Based on what individuals have been talking about the system could use a form of Artificial Intelligence to schedule meetings based on their importance, set agendas, look up relevant documents and even provide summaries of meetings for those who missed them. Watson could effectively become a personal PA for everyone in the business.

Several European companies already using Starmind

Several major companies in Europe, including UBS and Bayer are already using a system developed in Switzerland called Starmind, which uses Artificial Intelligence to automatically map the knowledge of employees and route questions to the right expert. The system can understand typed queries and even draw on previous conversations between staff to answer them.

“If you can find ways for humans and Artificial Intelligence inspired technologies to autonomously collaborate rather than focusing on ways for them to compete, you can bring out the best in both,” co-founder Pascal Kaufmann told the Belfast Telegraph.

While high-end solutions like these are likely to be restricted to major corporations, it may not be too long before this kind of digital PA technology is far more widespread. A wealth of information from the burgeoning Internet of Things and the troves of personal data on the Internet is finally giving machines what they’ve been lacking – context.

As Corinna Lathan and Stuart Russell note in Scientific American, “up to now, machines have been largely oblivious to the details of our work, our bodies and our lives. A human PA knows when you are interruptible, stressed, bored, tired or hungry. The PA knows who and what is important to you, and also what you would prefer to avoid. Artificial Intelligence systems are gaining the ability to acquire and interpret contextual cues so that they can gain these skills as well.”

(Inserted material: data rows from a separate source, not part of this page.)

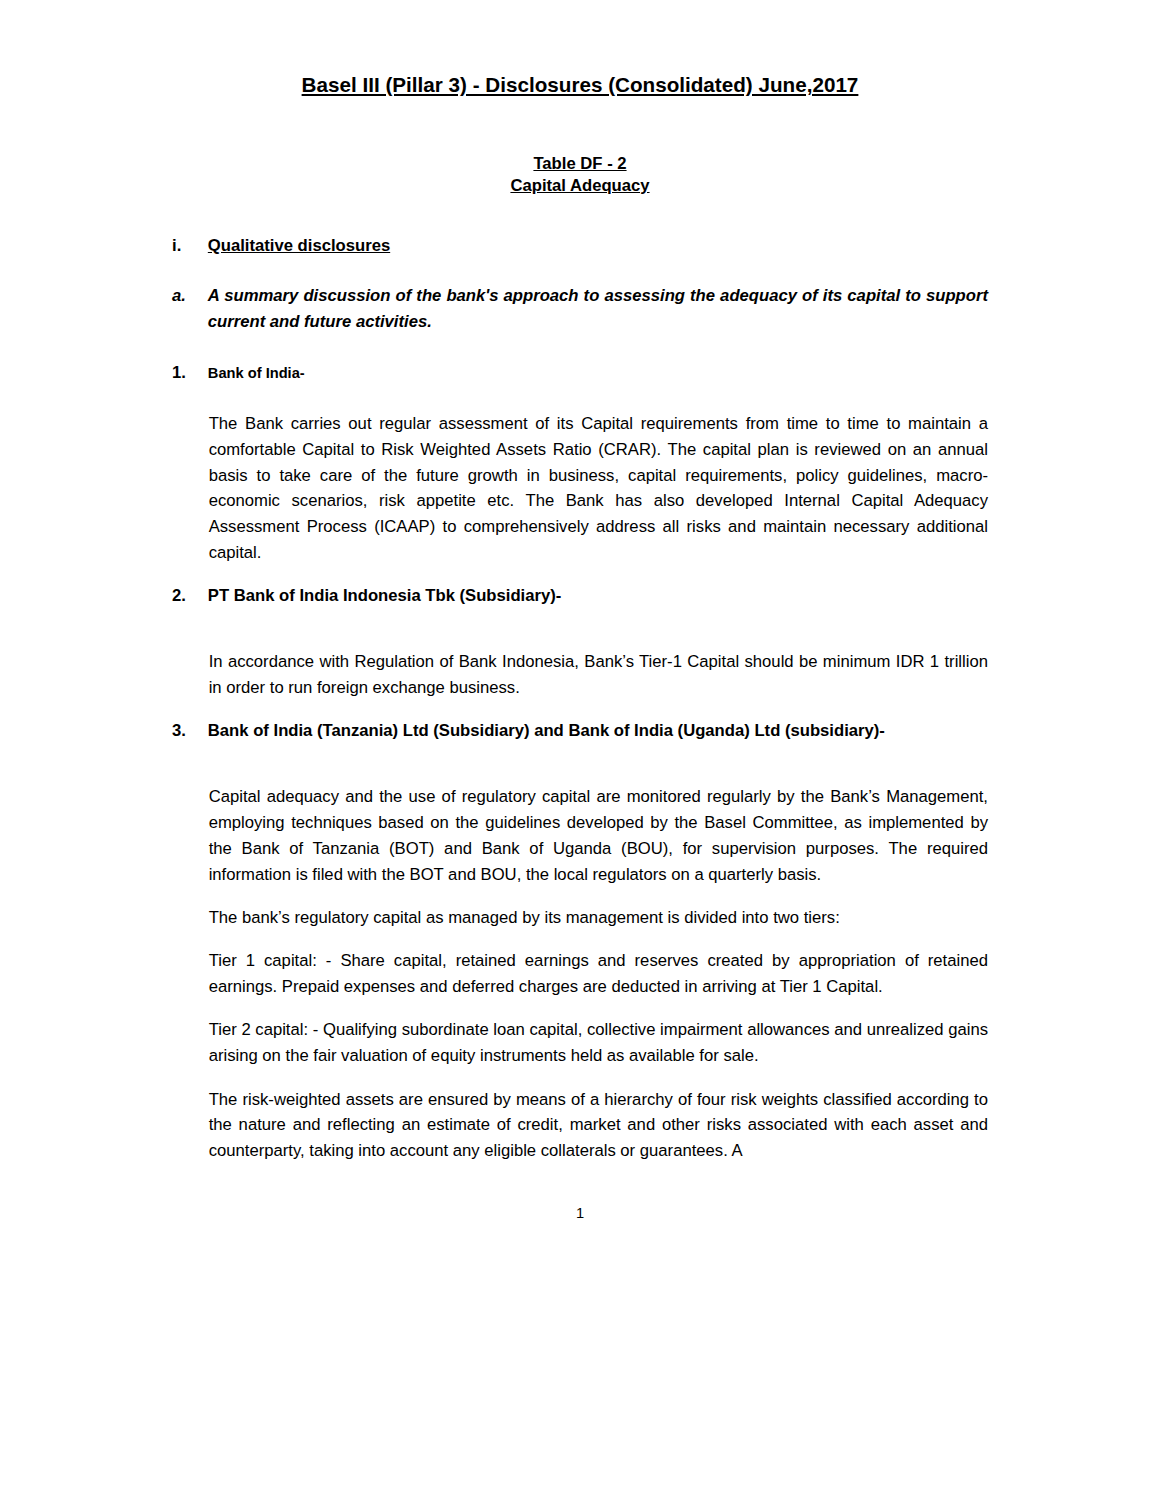Basel III (Pillar 3) - Disclosures (Consolidated) June,2017
Table DF - 2
Capital Adequacy
i. Qualitative disclosures
a. A summary discussion of the bank's approach to assessing the adequacy of its capital to support current and future activities.
1. Bank of India-
The Bank carries out regular assessment of its Capital requirements from time to time to maintain a comfortable Capital to Risk Weighted Assets Ratio (CRAR). The capital plan is reviewed on an annual basis to take care of the future growth in business, capital requirements, policy guidelines, macro-economic scenarios, risk appetite etc. The Bank has also developed Internal Capital Adequacy Assessment Process (ICAAP) to comprehensively address all risks and maintain necessary additional capital.
2. PT Bank of India Indonesia Tbk (Subsidiary)-
In accordance with Regulation of Bank Indonesia, Bank’s Tier-1 Capital should be minimum IDR 1 trillion in order to run foreign exchange business.
3. Bank of India (Tanzania) Ltd (Subsidiary) and Bank of India (Uganda) Ltd (subsidiary)-
Capital adequacy and the use of regulatory capital are monitored regularly by the Bank’s Management, employing techniques based on the guidelines developed by the Basel Committee, as implemented by the Bank of Tanzania (BOT) and Bank of Uganda (BOU), for supervision purposes. The required information is filed with the BOT and BOU, the local regulators on a quarterly basis.
The bank’s regulatory capital as managed by its management is divided into two tiers:
Tier 1 capital: - Share capital, retained earnings and reserves created by appropriation of retained earnings. Prepaid expenses and deferred charges are deducted in arriving at Tier 1 Capital.
Tier 2 capital: - Qualifying subordinate loan capital, collective impairment allowances and unrealized gains arising on the fair valuation of equity instruments held as available for sale.
The risk-weighted assets are ensured by means of a hierarchy of four risk weights classified according to the nature and reflecting an estimate of credit, market and other risks associated with each asset and counterparty, taking into account any eligible collaterals or guarantees. A
1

The pair say these digital PAs will make us happier and more productive. According to this vision, Artificial Intelligence is the equivalent of a typewriter or a PC – it doesn’t replace the task of writing it just makes it more efficient.

There is considerable evidence that automation does not destroy jobs, but actually increases them. Data from the US Census Bureau shows that on average occupations with above-average computer use have grown 0.9% per year faster since 1980, economist James Bessen writes in the Atlantic. Examples from the legal, banking and retail sectors show that by reducing the costs of products and services automation allows industries to expand.

Even where automation has resulted in job losses in specific occupations the roles hadn’t disappeared, they’d simply been taken on by people using computers. For instance desktop publishing systems allowed graphics designers to take over the role of typographers.

Admittedly, if Artificial Intelligence ever reaches human-levels of intelligence it could probably do anything we are able to faster and better and so would replace most of the jobs humans currently do. Thankfully all but the most optimistic of the technology’s cheer leaders agree this is decades away though.

So don’t worry, your job is safe for the time being. But the trend towards automation does highlight a pressing issue for society. As Bess notes “The main effect of automation for the time being will not be to eliminate jobs, but to redefine them…as long as they [workers] can learn to use the new tools, automation will be their friend.”

The rapid pace at which this change will happen threatens to leave a lot of people behind. It will require major reform of our education systems, in particular adult education, to train and retrain people in the skills that will suddenly become much more valuable – creativity, social intelligence and perception.

As the Oxford researchers note in their 2013 study, “since electrification, the story of the twentieth century has been the race between education and technology”. So the question we need to ask ourselves is can our education system keep pace with the rapid changes Artificial Intelligence is bringing to the workplace?